The Rustmobile fit into the neighborhood so perfectly that no one had removed the tires in the two days I’d left it there. The roar from the exhaust blended in with the vibrating low–riders. Definitely a better car for me than a Jaguar convertible or some other high–rent import. No one looked at me as I went back down Grand. I stopped in front of Special–T’s front door. No lights shone tonight, but I wasn’t going in for another look—I wasn’t in shape to escape a second trap.

 

I parked several blocks from my apartment. Now that Alex could tell Lemour I’d surfaced, I needed to watch out for ambushes. No one was lying in wait so far; I stopped to chat with Mr. Contreras and the dogs. My neighbor had received the LifeStory report on Lucian Frenada that I’d mailed Saturday afternoon. I’d forgotten to tell him about it, but I explained its importance to him now.

 

“You want me to keep it for you, doll, I’ll be glad to.”

 

“Remember how you got shot a couple of years ago when you were helping me out? I don’t want to involve you like that again. Anyway, I need to make a bunch of copies so I can get it into the public arena as fast as possible.”

 

He protested his willingness to take on any punk his size or bigger, but I took the report upstairs with me. I wished there was someone I could talk to—about the LifeStory report, or the putative connection between Baladine and Officer Lemour, or even the story Murray was running on Frenada.
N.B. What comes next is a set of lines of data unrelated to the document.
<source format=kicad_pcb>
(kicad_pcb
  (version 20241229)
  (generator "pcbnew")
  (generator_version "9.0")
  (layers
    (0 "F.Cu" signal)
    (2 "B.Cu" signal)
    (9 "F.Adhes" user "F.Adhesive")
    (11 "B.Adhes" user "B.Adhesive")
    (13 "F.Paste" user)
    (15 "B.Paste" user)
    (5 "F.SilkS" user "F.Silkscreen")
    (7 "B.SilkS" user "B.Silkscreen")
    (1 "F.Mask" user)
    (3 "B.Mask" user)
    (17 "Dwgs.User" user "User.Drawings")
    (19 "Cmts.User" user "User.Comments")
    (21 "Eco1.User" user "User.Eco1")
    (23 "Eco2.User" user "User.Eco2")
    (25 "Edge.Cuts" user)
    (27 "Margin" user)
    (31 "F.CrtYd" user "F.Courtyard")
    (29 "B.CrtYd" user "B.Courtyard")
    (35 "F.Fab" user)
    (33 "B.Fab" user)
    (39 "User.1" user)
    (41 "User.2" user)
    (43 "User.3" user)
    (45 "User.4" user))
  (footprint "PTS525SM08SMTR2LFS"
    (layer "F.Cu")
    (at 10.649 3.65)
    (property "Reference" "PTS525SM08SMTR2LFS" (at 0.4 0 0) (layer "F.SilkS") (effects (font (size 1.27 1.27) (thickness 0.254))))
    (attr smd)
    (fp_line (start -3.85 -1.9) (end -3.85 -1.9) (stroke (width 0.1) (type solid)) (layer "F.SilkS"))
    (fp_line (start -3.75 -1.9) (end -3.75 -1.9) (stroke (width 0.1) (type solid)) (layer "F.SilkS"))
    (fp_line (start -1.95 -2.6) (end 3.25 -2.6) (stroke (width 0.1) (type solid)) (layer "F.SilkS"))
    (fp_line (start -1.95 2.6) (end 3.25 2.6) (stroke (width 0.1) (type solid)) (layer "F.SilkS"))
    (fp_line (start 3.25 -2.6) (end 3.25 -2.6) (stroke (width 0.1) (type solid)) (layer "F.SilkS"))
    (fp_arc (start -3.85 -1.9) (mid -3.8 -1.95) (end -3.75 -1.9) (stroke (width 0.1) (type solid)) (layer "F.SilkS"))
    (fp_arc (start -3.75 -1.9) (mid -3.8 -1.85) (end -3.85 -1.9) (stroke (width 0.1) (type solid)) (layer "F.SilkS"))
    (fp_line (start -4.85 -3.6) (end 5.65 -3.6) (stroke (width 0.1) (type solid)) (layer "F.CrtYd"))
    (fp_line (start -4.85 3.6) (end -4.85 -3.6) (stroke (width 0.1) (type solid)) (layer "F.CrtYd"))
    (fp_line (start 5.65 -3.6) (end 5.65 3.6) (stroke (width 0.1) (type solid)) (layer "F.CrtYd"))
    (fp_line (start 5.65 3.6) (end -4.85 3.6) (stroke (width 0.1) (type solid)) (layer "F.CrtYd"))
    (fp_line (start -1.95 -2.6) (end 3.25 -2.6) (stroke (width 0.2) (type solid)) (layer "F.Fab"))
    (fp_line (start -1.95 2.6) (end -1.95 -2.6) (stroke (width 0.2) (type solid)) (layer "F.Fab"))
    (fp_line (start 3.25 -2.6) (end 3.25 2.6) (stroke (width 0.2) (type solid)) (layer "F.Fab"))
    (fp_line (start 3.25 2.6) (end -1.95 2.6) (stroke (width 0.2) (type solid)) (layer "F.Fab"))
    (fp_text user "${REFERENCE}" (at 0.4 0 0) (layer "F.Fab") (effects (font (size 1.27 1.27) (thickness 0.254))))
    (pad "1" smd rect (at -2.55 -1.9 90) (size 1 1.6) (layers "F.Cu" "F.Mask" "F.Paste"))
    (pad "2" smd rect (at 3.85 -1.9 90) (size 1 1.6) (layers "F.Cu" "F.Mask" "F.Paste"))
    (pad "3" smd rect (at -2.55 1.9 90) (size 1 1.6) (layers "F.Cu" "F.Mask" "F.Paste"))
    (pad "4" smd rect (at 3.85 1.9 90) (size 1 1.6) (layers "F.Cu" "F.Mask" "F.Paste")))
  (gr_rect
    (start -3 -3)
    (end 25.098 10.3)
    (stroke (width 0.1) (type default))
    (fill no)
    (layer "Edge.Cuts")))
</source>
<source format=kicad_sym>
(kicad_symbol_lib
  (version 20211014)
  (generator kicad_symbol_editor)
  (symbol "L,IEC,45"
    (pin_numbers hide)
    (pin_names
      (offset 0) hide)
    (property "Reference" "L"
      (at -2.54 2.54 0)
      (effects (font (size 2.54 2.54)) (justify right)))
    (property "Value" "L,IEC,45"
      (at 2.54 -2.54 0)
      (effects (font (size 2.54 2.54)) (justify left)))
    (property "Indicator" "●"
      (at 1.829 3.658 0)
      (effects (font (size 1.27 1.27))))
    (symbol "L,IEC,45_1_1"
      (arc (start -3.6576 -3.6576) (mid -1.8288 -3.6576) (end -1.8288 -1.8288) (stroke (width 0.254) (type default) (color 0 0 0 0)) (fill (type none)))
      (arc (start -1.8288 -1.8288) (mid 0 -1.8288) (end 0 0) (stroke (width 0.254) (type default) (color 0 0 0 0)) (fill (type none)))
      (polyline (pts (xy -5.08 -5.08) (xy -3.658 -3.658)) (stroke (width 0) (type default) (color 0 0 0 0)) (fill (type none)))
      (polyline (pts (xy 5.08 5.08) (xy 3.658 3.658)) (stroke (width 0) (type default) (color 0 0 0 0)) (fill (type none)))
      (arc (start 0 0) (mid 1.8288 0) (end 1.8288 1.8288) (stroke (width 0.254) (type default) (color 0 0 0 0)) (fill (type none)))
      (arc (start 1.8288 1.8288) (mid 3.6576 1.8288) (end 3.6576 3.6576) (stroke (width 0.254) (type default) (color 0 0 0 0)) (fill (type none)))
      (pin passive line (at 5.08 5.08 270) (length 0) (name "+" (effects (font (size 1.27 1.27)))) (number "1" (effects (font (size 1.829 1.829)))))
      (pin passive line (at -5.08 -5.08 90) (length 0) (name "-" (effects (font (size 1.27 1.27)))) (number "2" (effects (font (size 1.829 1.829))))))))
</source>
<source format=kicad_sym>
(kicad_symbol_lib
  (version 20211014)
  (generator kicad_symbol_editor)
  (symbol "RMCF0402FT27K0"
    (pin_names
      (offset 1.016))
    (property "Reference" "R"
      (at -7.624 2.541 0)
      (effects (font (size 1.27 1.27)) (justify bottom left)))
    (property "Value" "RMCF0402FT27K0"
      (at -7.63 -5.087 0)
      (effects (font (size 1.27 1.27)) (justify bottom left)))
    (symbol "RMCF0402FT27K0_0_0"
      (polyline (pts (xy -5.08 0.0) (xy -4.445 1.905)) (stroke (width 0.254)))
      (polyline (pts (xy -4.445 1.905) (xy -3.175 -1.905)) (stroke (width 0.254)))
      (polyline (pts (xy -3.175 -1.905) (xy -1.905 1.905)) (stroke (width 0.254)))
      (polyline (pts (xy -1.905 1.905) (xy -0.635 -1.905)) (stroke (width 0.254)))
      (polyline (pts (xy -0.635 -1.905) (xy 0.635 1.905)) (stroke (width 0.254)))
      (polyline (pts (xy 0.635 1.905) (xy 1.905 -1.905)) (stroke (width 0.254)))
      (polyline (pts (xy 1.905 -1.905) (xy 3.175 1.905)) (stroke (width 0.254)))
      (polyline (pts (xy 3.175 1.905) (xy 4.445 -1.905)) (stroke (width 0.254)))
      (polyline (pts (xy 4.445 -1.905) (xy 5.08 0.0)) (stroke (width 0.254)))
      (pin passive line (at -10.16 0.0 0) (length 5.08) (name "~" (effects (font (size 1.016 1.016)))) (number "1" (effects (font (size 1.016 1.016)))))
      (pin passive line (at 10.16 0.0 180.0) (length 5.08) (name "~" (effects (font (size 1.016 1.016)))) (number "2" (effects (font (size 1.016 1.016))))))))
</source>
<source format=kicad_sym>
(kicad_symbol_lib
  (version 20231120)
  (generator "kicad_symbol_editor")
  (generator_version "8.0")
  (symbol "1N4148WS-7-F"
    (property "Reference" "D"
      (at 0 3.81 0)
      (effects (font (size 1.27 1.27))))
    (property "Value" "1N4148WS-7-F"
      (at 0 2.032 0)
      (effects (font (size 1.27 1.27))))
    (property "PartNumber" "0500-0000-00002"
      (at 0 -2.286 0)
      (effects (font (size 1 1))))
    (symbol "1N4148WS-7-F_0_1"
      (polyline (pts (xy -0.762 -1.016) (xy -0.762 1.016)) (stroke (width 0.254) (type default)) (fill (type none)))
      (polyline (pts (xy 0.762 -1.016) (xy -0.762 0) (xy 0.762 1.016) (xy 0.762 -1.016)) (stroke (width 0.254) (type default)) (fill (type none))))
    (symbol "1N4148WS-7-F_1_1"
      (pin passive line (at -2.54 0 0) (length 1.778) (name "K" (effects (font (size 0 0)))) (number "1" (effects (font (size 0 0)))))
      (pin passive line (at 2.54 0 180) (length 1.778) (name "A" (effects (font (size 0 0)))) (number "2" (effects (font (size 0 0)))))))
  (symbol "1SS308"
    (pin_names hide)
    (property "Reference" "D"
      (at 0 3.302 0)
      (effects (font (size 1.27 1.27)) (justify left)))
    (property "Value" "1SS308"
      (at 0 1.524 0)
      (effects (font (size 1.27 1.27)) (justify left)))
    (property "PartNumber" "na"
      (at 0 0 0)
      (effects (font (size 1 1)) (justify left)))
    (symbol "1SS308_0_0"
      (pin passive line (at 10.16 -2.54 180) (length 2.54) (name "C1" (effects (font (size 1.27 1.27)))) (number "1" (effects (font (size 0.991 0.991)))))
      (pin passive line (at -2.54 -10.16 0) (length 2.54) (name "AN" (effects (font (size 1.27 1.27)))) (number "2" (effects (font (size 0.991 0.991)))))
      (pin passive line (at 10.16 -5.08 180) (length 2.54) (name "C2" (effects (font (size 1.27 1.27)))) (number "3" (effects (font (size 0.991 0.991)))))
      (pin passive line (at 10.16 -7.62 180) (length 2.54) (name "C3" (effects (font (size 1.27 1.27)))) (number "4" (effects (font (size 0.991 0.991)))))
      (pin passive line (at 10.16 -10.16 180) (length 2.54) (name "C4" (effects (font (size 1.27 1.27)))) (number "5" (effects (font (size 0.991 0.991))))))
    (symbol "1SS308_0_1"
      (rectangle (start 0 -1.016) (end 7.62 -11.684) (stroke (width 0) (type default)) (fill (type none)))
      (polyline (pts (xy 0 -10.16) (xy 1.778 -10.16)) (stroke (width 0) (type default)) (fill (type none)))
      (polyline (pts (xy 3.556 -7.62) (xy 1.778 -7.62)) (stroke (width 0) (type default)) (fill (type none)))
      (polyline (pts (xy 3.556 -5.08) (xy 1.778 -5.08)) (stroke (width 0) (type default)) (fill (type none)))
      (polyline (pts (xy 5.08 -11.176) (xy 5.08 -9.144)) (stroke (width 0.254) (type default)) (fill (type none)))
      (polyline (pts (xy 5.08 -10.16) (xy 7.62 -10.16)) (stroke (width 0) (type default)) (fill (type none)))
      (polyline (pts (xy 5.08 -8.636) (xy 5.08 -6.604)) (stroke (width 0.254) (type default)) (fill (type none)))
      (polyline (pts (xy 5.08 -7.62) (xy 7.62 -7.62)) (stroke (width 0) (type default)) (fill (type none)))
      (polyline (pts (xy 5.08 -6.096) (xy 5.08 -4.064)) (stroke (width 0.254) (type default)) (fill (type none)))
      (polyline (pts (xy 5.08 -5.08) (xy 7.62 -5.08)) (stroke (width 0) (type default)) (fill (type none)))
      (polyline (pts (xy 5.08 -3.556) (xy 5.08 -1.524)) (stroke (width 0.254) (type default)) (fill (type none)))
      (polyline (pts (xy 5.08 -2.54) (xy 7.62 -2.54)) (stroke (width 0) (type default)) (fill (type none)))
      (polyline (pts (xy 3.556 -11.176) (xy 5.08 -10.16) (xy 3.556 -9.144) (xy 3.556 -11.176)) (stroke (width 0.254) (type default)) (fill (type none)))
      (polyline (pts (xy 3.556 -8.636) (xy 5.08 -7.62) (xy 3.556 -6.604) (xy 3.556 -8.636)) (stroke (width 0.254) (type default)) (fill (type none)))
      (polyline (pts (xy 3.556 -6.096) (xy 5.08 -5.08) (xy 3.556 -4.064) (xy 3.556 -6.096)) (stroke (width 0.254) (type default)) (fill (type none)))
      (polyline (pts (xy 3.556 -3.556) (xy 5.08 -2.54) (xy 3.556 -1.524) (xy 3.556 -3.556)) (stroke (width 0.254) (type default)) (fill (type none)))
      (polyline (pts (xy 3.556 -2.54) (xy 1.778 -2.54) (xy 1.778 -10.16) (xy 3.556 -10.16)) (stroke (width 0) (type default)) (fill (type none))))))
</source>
I hadn’t realized how dependent I’d grown on Murray over the years. This was the first major investigation I’d taken on that I couldn’t discuss with him, or tap into his vast knowledge of local corruption. And I badly needed help. This wasn’t even an investigation. It was some kind of demon’s cauldron I’d fallen into. I was bobbing around with the newts’ eyes and bats’ wings, and I wasn’t going to have too much more time to figure out the brew before I drowned in it.

 

I suddenly thought of Morrell. He didn’t have Murray’s local connections in politics, but he had an entree into Nicola Aguinaldo’s world. Vishnikov vouched for him. And I didn’t think anyone knew I’d been talking to him.

 

I looked up his home number on my Palm Pilot, but as I was dialing I remembered his own nervousness about talking on the phone. If BB Baladine was really riding my ass, he could have a tap on my line or even a remote device to pick up anything I said in my building. That might explain why I hadn’t seen any obvious surveillance on the street: if they knew they could track me at home, they could jump me on my way out, without having to leave a man in place twenty–four hours a day.

 

I don’t like having to be paranoid about everything I say and do, but I switched on a Mozart CD on my stereo and the Cubs on television and sat between them with my cell phone. It was hard for Morrell to understand me over the interference, but once he did he readily agreed to meet me for a drink.

 

If I was right about Baladine not doing on–site surveillance, then I could probably leave again as long as I was quiet about it. I waited until the roar from Wrigley Field rose to a fever pitch, both on the streets behind me and on the set in front of me, and slipped out my door in bare feet, carrying my sandals to avoid making noise on the upper landing. An hour later I was back at Drummers, in Edgewater.

 

When I described my exit to Morrell, making a comic story of it, he didn’t laugh. “That’s the trouble with living in fear of the cops: you don’t know if you’re being a fool or taking sensible precautions.”